Con i numeri alla mano, il sindacato datoriale Unsic, non condivide le scelte del governo di riaprire le scuole il 9 dicembre. «È una follia».
«Il problema non è negli istituti scolastici, ma in ciò che vi ruota attorno. Nodi, come il sovraffollamento dei mezzi di trasporto pubblico o gli assembramenti davanti scuola con la sigaretta in bocca, non si possono sciogliere in poche settimane. Ecco perché la richiesta che viene da qualche ambiente ministeriale di riattivare in presenza alcune scuole, rimettendo in circolazione non meno di quattro milioni di persone, non tiene conto di una realtà sanitariamente problematica, supportata dai numeri». Sono le dure parole del sindacato datoriale Unsic, che sta monitorando la situazione scolastica da inizio settembre, prevedendo – nero su bianco – le criticità a cui la scuola in presenza sarebbe andata incontro: rilevante contributo ai contagi (almeno il 16 per cento del totale), discontinuità didattica a causa delle continue quarantene e delle sanificazioni, costante preoccupazione principalmente per docenti, personale scolastico e genitori.
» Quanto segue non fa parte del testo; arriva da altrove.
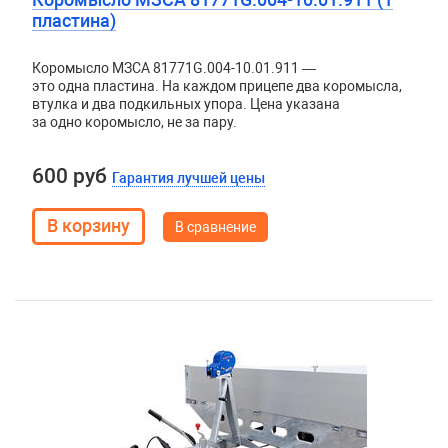
пластина)
Коромысло МЗСА 81771G.004-10.01.911 —
это одна пластина. На каждом прицепе два коромысла,
втулка и два подкильных упора. Цена указана
за одно коромысло, не за пару.
600 руб
Гарантия лучшей цены
В сравнение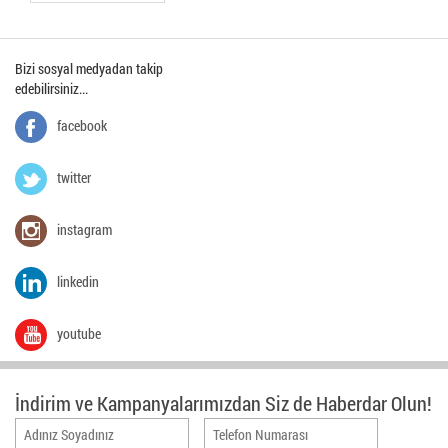
Bizi sosyal medyadan takip
edebilirsiniz...
facebook
twitter
instagram
linkedin
youtube
İndirim ve Kampanyalarımızdan Siz de Haberdar Olun!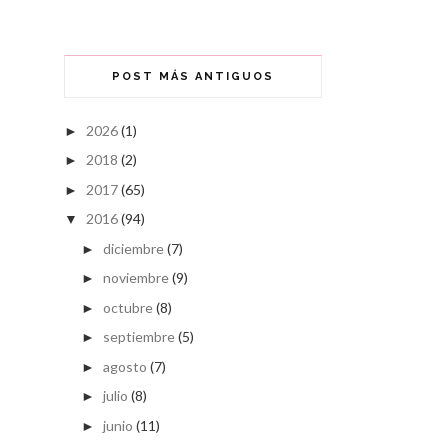
POST MÁS ANTIGUOS
2026
(1)
►
2018
(2)
►
2017
(65)
►
2016
(94)
▼
diciembre
(7)
►
noviembre
(9)
►
octubre
(8)
►
septiembre
(5)
►
agosto
(7)
►
julio
(8)
►
junio
(11)
►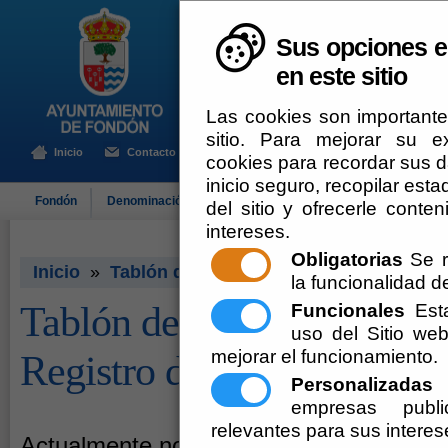
Sus opciones e
en este sitio
Las cookies son importante
sitio. Para mejorar su 
Inicio
Contacto
cookies para recordar sus da
inicio seguro, recopilar esta
Fondón
Denominación de Origen
El Ayuntamiento
Turismo
del sitio y ofrecerle cont
intereses.
Obligatorias
Se r
Inicio
»
Tablón de Anuncios - Pleno - Registro 
la funcionalidad del
Tablón de Anuncios - Plen
Funcionales
Esta
uso del Sitio w
mejorar el funcionamiento.
Registro de Intereses
Personalizadas
E
empresas publi
relevantes para sus interes
Actualmente no existen documentos sob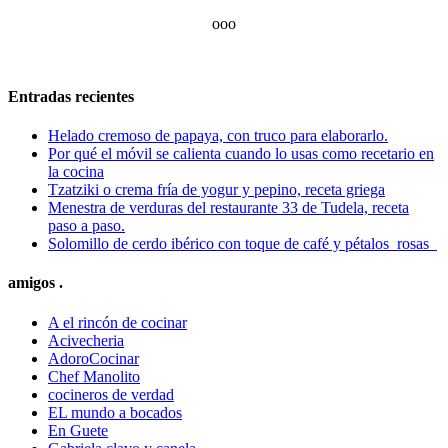
ooo
Entradas recientes
Helado cremoso de papaya, con truco para elaborarlo.
Por qué el móvil se calienta cuando lo usas como recetario en
la cocina
Tzatziki o crema fría de yogur y pepino, receta griega
Menestra de verduras del restaurante 33 de Tudela, receta
paso a paso.
Solomillo de cerdo ibérico con toque de café y pétalos rosas
amigos .
A el rincón de cocinar
Acivecheria
AdoroCocinar
Chef Manolito
cocineros de verdad
EL mundo a bocados
En Guete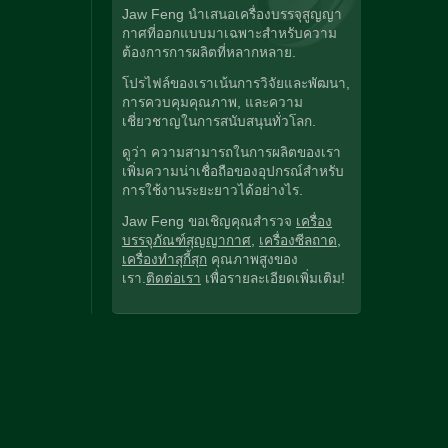
Jaw Feng นำเสนอเครื่องบรรจุสูญญา
กาศที่ออกแบบมาเฉพาะสำหรับความ
ต้องการการผลิตที่หลากหลาย.
โปรไฟล์ของเราเน้นการวิจัยและพัฒนา,
การควบคุมคุณภาพ, และความ
เชี่ยวชาญในการสนับสนุนทั่วโลก.
ดูว่า ความสามารถในการผลิตของเรา
เพิ่มความน่าเชื่อถือของอุปกรณ์สำหรับ
การใช้งานระยะยาวได้อย่างไร.
Jaw Feng ขอเชิญคุณสำรวจ
เครื่อง
บรรจุภัณฑ์สุญญากาศ
,
เครื่องซีลถาด
,
เครื่องทำสุกี้สุก
คุณภาพสูงของ
เรา.
ติดต่อเรา
เพื่อรายละเอียดเพิ่มเติม!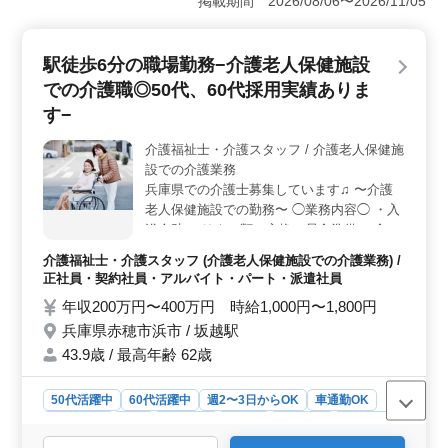
掲載期間 2026/08/06〜2026/11/05
ることでより効率的なプロジェクト推進が可能で
す。 ＜安定の収入＞ 年収550万円〜650万円という
高水準の給与体系が整っています。さらに、通勤手当の
駅徒歩6分の職場勤務−介護老人保健施設
全額支給や福利厚生の充実も魅力です。安定した収入と
福利厚生が、生活の安心感を提供します。 ＜働きや
での介護職◎50代、60代採用実績ありま
すい環境＞ 週休2日制で、土日祝休み。さらに、GW休
す−
暇や年末年始もしっかり取得できます。社用車支給や
寮・社宅の完備など、快適な職場環境が整っています。
介護福祉士・介護スタッフ / 介護老人保健施
長期的なキャリアプランを描きながら、バランスの取れ
設での介護業務
た生活を送ることができます。
兵庫県での介護士募集しています♫ 〜介護
老人保健施設での勤務〜 ◯業務内容◯ ・入
浴介助 ・リネン類の交換、昼食準備 ・食事
介助 ・レクリエーション ・リハビリ介助 ・
介護福祉士・介護スタッフ (介護老人保健施設での介護業務) /
業務の引継ぎ 等 ◯企業の特徴◯ ・駅徒歩10
正社員・契約社員・アルバイト・パート・派遣社員
分圏内 ・社会保険完備 経験20年以上の方即
年収200万円〜400万円 時給1,000円〜1,800円
戦力です！！ 皆様の応募お待ちしてます
兵庫県赤穂市浜市 / 坂越駅
★☆
43.9歳 / 最高年齢 62歳
50代活躍中
60代活躍中
週2〜3日からOK
車通勤OK
週休2日制
長期
女性歓迎
正社員
契約社員
派遣社員
アルバイト・パート
介護福祉士・介護スタッフ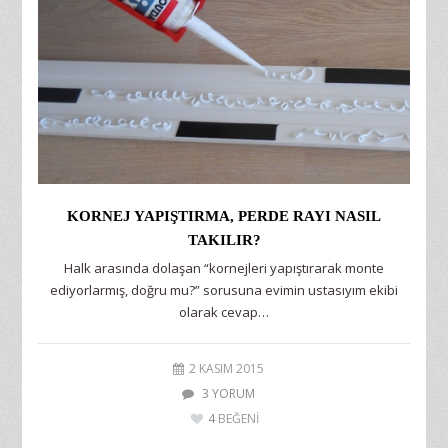
KORNEJ YAPIŞTIRMA, PERDE RAYI NASIL
TAKILIR?
Halk arasında dolaşan “kornejleri yapıştırarak monte
ediyorlarmış, doğru mu?” sorusuna evimin ustasıyım ekibi
olarak cevap…
2 KASIM 2015
3 YORUM
4
BEĞENİ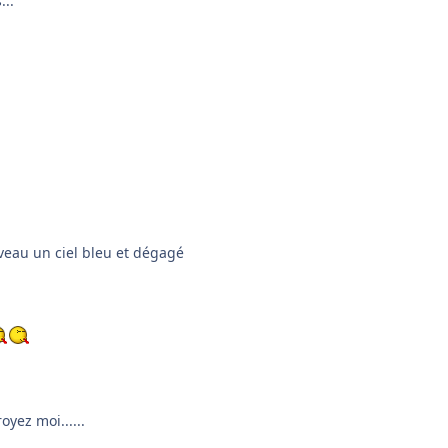
...
veau un ciel bleu et dégagé
yez moi......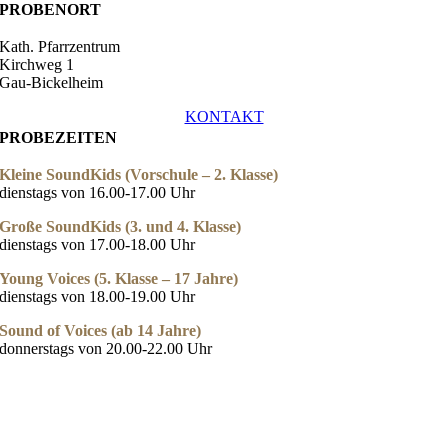
PROBENORT
Kath. Pfarrzentrum
Kirchweg 1
Gau-Bickelheim
KONTAKT
PROBEZEITEN
Kleine SoundKids (Vorschule – 2. Klasse)
dienstags von 16.00-17.00 Uhr
Große SoundKids (3. und 4. Klasse)
dienstags von 17.00-18.00 Uhr
Young Voices (5. Klasse – 17 Jahre)
dienstags von 18.00-19.00 Uhr
Sound of Voices (ab 14 Jahre)
donnerstags von 20.00-22.00 Uhr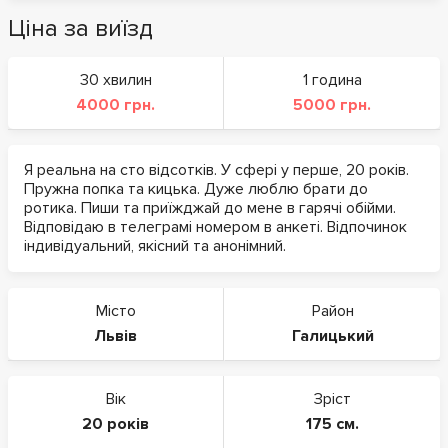
Ціна за виїзд
30 хвилин
1 година
4000 грн.
5000 грн.
Я реальна на сто відсотків. У сфері у перше, 20 років.
Пружна попка та кицька. Дуже люблю брати до
ротика. Пиши та приїжджай до мене в гарячі обійми.
Відповідаю в телеграмі номером в анкеті. Відпочинок
індивідуальний, якісний та анонімний.
Місто
Район
Львів
Галицький
Вік
Зріст
20 років
175 см.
Ad attestare tali criticità ci sono diversi dati, tra cui quelli dei Bollettini di sorveglianza settimanali dell’Istituto superiore di sanità. Quindi una delle fonti più autorevoli. Cosa dicono? Che i contagi in autunno sono esplosi proprio tra la popolazione scolastica e non in quella delle attività commerciali. Nella fascia di età tra zero e 19 anni, i contagiati erano solo 9.544 al 25 agosto (il lockdown di primavera ha chiuso subito i ragazzi in casa), diventati ben 102.419 al 7 novembre, con una crescita tra due e cinque volte in più rispetto alle altre fasce di età. Non solo: proprio tra i giovani si registra la maggior parte degli incolpevoli asintomatici, che portano poi il contagio “silente” nelle famiglie.
C’è una controprova dell’incidenza. Con la chiusura delle scuole in presenza e il passaggio alla didattica a distanza (Dpcm del 6 novembre), il numero dei contagiati, in questa fascia, è arrivato a 149.219 unità al 15 novembre, ma con un netto rallentamento (un punto in meno in percentuale). «Abbiamo più volte sottolineato che la didattica a distanza non è l’optimum. Ma dobbiamo scegliere: continuare ad adottarlo per un’altra dozzina di settimane, andando incontro al miglioramento delle cure e al primo effetto dei vaccini, o rischiare di provocare una terza ondata, con la replica delle file davanti al pronto soccorso, della ricerca spasmodica delle bombole d’ossigeno, dello sfinimento per il personale sanitario, dell’impennata del numero dei morti», spiega Domenico Mamone, presidente dell’Unsic.
L’orientamento di parte del governo è la riapertura per il 9 dicembre, dopo “il ponte” dell’Immacolata. Tra l’altro giorno dello sciopero generale del pubblico impiego, personale della scuola compreso. «Ma ciò equivale ad un azzardo» insistono dall’Unsic. «Tanto più che in termini di organizzazione e di prevenzione non cambierebbe alcunché, salvo l’arrivo di qualche banchetto a rotelle ritardatario. E le riaperture si sommerebbero ai prevedibili rischi legati a Natale, Capodanno e vacanze sulla neve, italiana o straniera che sia, nonché all’arrivo dell’influenza stagionale. Vogliamo davvero ‘apparecchiarci’ l’ennesima strage per la stagione invernale?».